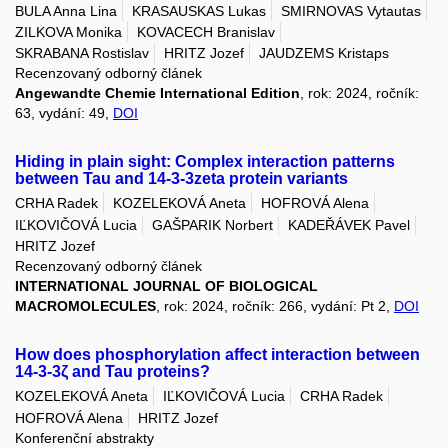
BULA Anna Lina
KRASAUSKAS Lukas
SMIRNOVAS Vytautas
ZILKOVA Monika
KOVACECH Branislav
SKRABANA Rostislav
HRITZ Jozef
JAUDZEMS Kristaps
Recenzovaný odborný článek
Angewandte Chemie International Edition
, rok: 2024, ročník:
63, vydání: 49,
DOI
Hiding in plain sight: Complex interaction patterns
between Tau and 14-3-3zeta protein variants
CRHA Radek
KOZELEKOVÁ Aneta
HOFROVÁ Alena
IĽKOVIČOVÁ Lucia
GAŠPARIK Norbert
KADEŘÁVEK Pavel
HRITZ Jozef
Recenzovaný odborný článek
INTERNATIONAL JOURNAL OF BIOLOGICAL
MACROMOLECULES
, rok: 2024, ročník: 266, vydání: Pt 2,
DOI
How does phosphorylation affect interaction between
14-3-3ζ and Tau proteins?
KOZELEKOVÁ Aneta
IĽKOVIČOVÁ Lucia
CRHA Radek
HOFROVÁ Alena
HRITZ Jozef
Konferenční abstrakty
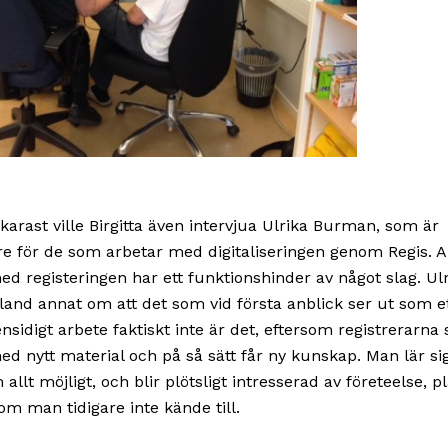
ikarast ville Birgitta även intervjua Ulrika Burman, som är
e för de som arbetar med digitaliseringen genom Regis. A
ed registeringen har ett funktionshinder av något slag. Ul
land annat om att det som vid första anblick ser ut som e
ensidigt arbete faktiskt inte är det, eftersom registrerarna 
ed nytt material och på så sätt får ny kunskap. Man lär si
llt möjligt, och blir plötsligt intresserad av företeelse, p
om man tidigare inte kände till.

§ §

▶ _Exercise directions_
The copy should hold exactly the lines from the line containing "MACROMOLECULES" through the last line of the records, both included, and no pictures or other lines.

▶ _Response box_
MACROMOLECULES
, rok: 2024, ročník: 266, vydání: Pt 2,
DOI
How does phosphorylation affect interaction between
14-3-3ζ and Tau proteins?
KOZELEKOVÁ Aneta
IĽKOVIČOVÁ Lucia
CRHA Radek
HOFROVÁ Alena
HRITZ Jozef
Konferenční abstrakty
ikarast ville Birgitta även intervjua Ulrika Burman, som är
e för de som arbetar med digitaliseringen genom Regis. A
ed registeringen har ett funktionshinder av något slag. Ul
land annat om att det som vid första anblick ser ut som e
ensidigt arbete faktiskt inte är det, eftersom registrerarna 
ed nytt material och på så sätt får ny kunskap. Man lär si
llt möjligt, och blir plötsligt intresserad av företeelse, p
om man tidigare inte kände till.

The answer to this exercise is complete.